Missões Jesuíticas no Brasil. São Miguel Arcanjo.


As atividades missionárias dos padres jesuítas foram chamadas de reduções ou missões. A redução, segundo Eduardo Neumann, em seu livro O Trabalho Guarani Missioneiro no Rio da Prata Colonial, tem o significado de "reduzir, diminuir - ou ainda no sentido missionário de reconduzir a um local era facilmente compreendida de modo pejorativo. Sem dúvida o princípio geral da redução foi o de congregar em povoados várias parcialidades indígenas. A redução foi a maneira (método) de empreender a Missão". Estes 'aldeamentos' ou 'redutos' tinham em média, entre três e sete mil habitantes.
Um por de sol em São Borja, a primeira redução dos sete povos das missões.

Na redução se formavam os chamados cabildos, que nos dão a ideia atual do município. Sua organização era a mais autônoma possível. Dois ou três padres orientavam e supervisionavam os trabalhos. As missões representaram um salto cultural e organizacional extraordinário. Além da conquista espiritual a defesa contra o ataque dos bandeirantes era o outro grande motivo deste empreendimento que somou fé, socialismo e utopia. Pode-se dizer que havia respeito às diferenças culturais, o que proporcionou grande enriquecimento cultural. Os guaranis eram muito habilidosos e dotados de extrema musicalidade.

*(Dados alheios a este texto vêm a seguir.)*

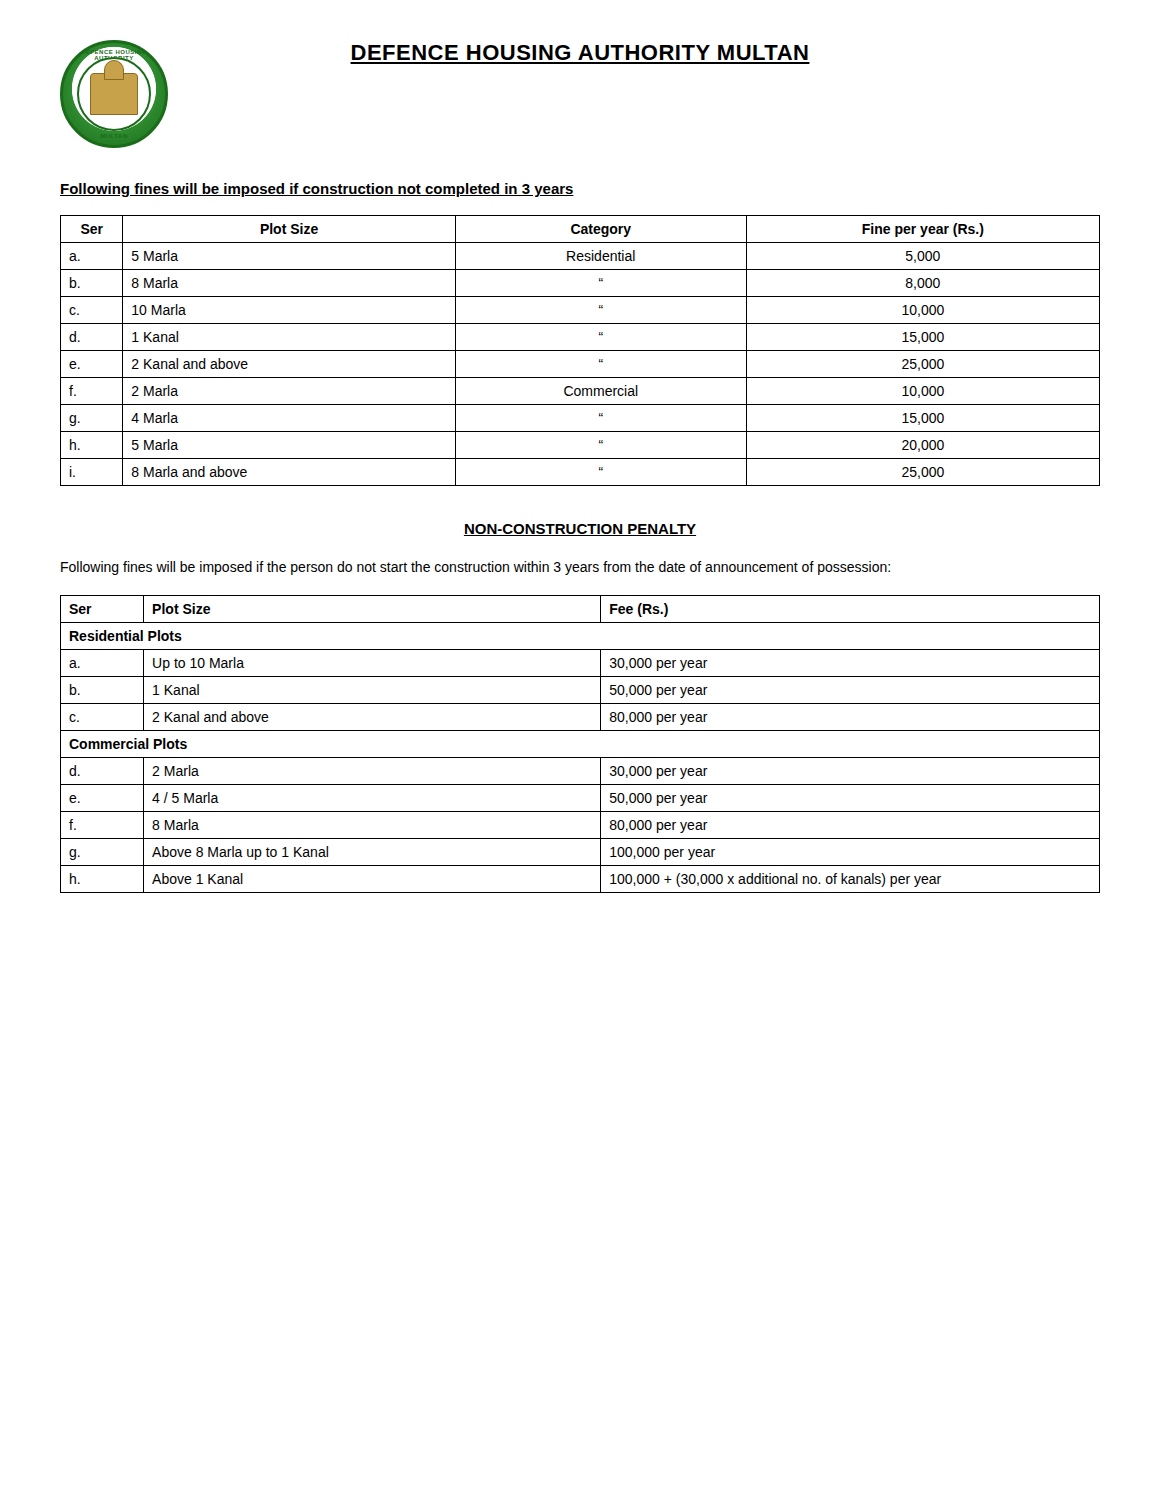DEFENCE HOUSING AUTHORITY
MULTAN
DEFENCE HOUSING AUTHORITY MULTAN
Following fines will be imposed if construction not completed in 3 years
| Ser | Plot Size | Category | Fine per year (Rs.) |
| --- | --- | --- | --- |
| a. | 5 Marla | Residential | 5,000 |
| b. | 8 Marla | “ | 8,000 |
| c. | 10 Marla | “ | 10,000 |
| d. | 1 Kanal | “ | 15,000 |
| e. | 2 Kanal and above | “ | 25,000 |
| f. | 2 Marla | Commercial | 10,000 |
| g. | 4 Marla | “ | 15,000 |
| h. | 5 Marla | “ | 20,000 |
| i. | 8 Marla and above | “ | 25,000 |
NON-CONSTRUCTION PENALTY
Following fines will be imposed if the person do not start the construction within 3 years from the date of announcement of possession:
| Ser | Plot Size | Fee (Rs.) |
| --- | --- | --- |
| Residential Plots |
| a. | Up to 10 Marla | 30,000 per year |
| b. | 1 Kanal | 50,000 per year |
| c. | 2 Kanal and above | 80,000 per year |
| Commercial Plots |
| d. | 2 Marla | 30,000 per year |
| e. | 4 / 5 Marla | 50,000 per year |
| f. | 8 Marla | 80,000 per year |
| g. | Above 8 Marla up to 1 Kanal | 100,000 per year |
| h. | Above 1 Kanal | 100,000 + (30,000 x additional no. of kanals) per year |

A região, ainda hoje é terra de músicos.
As imponentes ruína de São Miguel. Patrimônio da Humanidade.

No Brasil, e especificamente no Rio Grande do Sul, houve sete povos, ou sete reduções. A saber: São Nicolau do Piratini, São Francisco de Borja, São Luiz Gonzaga, São Miguel Arcanjo, São Lourenço Mártir, São João Batista e Santo Ângelo Custódio. Ruínas conservadas existem apenas em São Miguel. Elas integram o Patrimônio da Humanidade. São Miguel é também a que tem melhor infraestrutura turística, entre todas as missões, incluindo as do Paraguai e da Argentina.

A preocupação com a preservação começou nos anos 1940 e contou com os trabalhos do arquiteto Lúcio Costa. Na entrada você é convidado a assistir um vídeo que foi muito bem produzido. Logo na entrada da praça está o museu que tem um belo acervo de imagens barrocas, extremamente bem conservadas, como também diferentes utensílios, que nos dão uma mostra da habilidade dos artesãos guaranis. A praça e a igreja são enormes e impressionam. Encontramos aí também o campanário mais bem conservado. Chama atenção a sua imponência. À noite é oferecido um espetáculo de som e de luzes. Não permanecemos para assisti-lo.
A cruz de Lorena. Dois braços. Fé em dobro.

Também chama a atenção, tanto em São Miguel, quanto em toda a região missioneira a existência da cruz de Lorena, que tem como principal característica os seus dois braços, que simbolizam a fé em dobro. Existem lojas de artesanato, retratando as ruínas e a famosa cruz. Numa das lojas existe também uma livraria temática, que creio eu, possui para a venda algo em torno de 20 diferentes títulos. Você encontra aí livros que dificilmente são encontrados nas livrarias tradicionais. Também os descendentes guaranis estão por aí para vender o seu artesanato. E para revigorar os ânimos, você também encontra a Seiva Missioneira, uma cachaça produzida na cidade que leva o nome da maior das batalhas da guerra guaranítica, Caibaté.
Ainda a imponência das ruínas de São Miguel.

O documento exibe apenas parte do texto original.